Op de fiets denk ik na over dit gesprekje. Les grandes surfaces. Het zo omvangrijke Frankrijk, dat eigenlijk veel te veel surface heeft, gaat ten onder aan les grandes surfaces. Alles beschikbaar, gelijk wanneer. Het wakkert de hebzucht en kooplust aan. De plaatselijke industrie en ambachten, de lokale knowhow en handel en diensten… – het gaat allemaal teloor doordat opeens alles zeer toegankelijk is geworden.
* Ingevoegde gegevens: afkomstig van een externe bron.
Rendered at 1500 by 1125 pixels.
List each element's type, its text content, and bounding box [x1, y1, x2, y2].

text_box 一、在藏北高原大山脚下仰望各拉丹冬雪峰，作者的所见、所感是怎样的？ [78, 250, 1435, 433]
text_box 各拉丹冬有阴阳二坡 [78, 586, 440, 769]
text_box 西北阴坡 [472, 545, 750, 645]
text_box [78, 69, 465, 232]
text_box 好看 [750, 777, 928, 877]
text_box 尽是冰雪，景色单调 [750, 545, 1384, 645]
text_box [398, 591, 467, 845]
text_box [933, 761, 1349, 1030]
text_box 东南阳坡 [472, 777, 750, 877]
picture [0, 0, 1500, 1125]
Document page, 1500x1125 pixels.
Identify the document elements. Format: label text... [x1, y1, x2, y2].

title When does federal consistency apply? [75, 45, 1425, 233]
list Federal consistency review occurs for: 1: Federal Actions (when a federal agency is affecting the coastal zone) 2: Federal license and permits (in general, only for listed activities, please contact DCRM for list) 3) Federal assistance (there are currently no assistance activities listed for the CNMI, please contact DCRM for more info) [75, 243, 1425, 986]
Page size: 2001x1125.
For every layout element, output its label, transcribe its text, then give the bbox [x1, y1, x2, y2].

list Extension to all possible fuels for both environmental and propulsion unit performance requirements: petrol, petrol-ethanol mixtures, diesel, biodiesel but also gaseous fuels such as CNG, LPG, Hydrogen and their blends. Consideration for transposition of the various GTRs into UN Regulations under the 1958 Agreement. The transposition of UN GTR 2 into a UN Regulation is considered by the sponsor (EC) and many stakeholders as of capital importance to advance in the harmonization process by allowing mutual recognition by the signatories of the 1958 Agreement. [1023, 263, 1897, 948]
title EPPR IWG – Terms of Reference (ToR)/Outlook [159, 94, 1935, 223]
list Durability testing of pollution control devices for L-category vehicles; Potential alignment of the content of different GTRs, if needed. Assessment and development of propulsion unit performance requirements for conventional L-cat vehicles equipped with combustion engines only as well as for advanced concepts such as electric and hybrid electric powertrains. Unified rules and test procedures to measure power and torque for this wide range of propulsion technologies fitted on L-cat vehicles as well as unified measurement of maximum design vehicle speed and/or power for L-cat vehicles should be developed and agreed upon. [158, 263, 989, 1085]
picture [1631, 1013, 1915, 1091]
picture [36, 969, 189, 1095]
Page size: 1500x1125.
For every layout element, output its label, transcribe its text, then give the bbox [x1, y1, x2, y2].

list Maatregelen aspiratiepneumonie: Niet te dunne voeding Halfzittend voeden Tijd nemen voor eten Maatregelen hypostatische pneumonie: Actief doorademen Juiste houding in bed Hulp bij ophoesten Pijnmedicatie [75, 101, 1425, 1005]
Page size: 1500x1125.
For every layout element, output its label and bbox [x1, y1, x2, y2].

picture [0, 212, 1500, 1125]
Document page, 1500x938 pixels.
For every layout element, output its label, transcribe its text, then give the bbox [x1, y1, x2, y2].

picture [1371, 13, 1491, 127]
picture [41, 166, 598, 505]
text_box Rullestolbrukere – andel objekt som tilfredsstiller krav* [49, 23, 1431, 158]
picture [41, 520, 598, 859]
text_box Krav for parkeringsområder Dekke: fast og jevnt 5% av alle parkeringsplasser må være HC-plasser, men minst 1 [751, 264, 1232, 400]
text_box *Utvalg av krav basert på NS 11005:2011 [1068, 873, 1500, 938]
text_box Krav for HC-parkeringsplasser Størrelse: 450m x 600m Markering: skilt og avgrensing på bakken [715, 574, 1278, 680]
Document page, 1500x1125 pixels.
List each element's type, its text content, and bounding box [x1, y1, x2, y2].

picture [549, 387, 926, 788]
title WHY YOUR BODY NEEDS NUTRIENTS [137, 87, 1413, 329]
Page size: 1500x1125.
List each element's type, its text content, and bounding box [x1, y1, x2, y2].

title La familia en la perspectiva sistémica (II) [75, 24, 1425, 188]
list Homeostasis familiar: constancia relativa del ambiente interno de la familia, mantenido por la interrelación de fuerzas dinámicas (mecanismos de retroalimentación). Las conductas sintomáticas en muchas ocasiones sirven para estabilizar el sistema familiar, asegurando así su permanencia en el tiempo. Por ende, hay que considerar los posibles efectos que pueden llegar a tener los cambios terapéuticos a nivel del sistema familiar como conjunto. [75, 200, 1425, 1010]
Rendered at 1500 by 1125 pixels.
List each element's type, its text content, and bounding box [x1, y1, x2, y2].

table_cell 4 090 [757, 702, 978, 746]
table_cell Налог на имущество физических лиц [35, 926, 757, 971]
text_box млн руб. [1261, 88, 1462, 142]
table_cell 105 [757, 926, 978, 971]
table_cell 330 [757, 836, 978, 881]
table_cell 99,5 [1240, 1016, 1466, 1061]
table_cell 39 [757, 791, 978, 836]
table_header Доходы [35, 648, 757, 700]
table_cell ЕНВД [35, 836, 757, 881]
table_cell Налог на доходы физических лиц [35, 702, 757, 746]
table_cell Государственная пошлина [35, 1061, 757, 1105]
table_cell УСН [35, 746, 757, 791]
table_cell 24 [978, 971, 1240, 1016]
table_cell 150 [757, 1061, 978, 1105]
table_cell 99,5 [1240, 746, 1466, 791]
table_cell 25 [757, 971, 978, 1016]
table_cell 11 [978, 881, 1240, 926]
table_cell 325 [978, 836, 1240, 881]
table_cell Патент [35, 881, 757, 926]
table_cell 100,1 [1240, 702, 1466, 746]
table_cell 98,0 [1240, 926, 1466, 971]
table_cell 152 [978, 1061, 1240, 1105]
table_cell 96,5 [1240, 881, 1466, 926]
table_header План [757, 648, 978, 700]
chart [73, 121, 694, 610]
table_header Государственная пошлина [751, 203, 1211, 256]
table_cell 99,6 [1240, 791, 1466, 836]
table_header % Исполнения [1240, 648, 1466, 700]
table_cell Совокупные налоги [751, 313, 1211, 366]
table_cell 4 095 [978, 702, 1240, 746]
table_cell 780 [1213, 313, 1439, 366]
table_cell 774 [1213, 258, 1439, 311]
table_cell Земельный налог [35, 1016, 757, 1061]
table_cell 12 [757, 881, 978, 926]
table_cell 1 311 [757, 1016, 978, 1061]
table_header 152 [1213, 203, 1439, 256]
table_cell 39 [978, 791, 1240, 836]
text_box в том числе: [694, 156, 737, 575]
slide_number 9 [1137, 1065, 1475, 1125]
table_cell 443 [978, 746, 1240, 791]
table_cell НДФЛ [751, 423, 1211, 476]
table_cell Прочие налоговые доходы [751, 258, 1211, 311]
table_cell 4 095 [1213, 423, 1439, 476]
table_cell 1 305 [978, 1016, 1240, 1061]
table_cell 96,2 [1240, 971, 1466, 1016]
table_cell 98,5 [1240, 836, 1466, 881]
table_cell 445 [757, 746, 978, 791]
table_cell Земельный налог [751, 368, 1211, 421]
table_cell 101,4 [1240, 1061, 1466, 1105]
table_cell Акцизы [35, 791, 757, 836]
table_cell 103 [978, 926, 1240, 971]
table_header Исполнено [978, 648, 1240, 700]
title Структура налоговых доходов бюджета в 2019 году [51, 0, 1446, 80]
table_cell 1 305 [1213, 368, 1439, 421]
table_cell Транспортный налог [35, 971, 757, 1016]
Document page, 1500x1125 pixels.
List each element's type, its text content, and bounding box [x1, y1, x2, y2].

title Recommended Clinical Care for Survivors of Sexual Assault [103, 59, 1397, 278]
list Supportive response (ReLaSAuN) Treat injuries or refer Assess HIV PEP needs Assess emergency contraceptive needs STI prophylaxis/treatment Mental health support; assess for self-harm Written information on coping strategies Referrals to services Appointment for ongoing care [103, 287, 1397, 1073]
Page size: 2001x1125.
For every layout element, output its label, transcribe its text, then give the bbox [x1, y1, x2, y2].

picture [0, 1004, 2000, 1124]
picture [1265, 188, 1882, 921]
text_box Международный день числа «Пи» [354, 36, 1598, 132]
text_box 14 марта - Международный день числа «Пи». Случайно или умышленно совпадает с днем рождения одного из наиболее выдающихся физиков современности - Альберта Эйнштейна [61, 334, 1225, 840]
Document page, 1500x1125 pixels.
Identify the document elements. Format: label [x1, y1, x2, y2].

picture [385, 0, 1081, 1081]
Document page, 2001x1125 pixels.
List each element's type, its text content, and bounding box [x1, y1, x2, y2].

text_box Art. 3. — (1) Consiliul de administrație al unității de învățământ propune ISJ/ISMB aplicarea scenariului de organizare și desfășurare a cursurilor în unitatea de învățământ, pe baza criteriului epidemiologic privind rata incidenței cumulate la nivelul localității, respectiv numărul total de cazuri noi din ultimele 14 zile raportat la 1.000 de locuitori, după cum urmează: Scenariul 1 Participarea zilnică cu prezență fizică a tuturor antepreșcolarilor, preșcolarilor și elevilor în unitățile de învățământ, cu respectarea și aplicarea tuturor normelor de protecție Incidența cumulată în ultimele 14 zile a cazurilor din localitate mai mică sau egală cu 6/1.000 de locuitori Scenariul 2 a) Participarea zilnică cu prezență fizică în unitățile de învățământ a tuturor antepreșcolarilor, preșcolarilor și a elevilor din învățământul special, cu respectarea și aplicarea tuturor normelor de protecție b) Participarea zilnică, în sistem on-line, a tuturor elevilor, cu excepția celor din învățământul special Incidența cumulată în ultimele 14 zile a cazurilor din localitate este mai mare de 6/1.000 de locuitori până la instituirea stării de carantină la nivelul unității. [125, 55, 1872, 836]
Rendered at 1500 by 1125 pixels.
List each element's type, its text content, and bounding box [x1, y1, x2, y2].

Was het vroeger beter? Vast en zeker! De analyses zijn al talloze keren gemaakt. Kan er iets aan worden gedaan? Dat is een andere vraag. Waarom zijn die supermarkten er gekomen? Door de druk van nationale en supranationale ondernemingen. Door Europa allicht ook. En onder het mom van het werkgelegenheidsargument, denk ik. Maar hoeveel werkplaatsen van kruideniers, hoteliers, caféuitbaters zijn erdoor teloorgegaan? Ambachtslui? Boeren? Want de hele stiel is natuurlijk ook geglobaliseerd – het gaat niet enkel om de distributie!

Les grandes surfaces ofte schaalvergroting: dat is er ook in de landbouw, met de grote percelen en de monoculturen. Koolzaad? Ja, mooie gele akkers, maar hoe bedreigend zijn ze voor het ecosysteem? De maïs. De eindeloze graanvelden in de Champagnestreek. De bedrieglijk charmante zonnebloemvelden.

Ik denk dat vijftig, zestig jaar geleden, voor deze hele revolutie die zowat alles kapotmaakt, de mensen gelukkiger waren. Dommer misschien ook, en dom gehouden door de toen nog almachtige kerk, maar gelukkiger.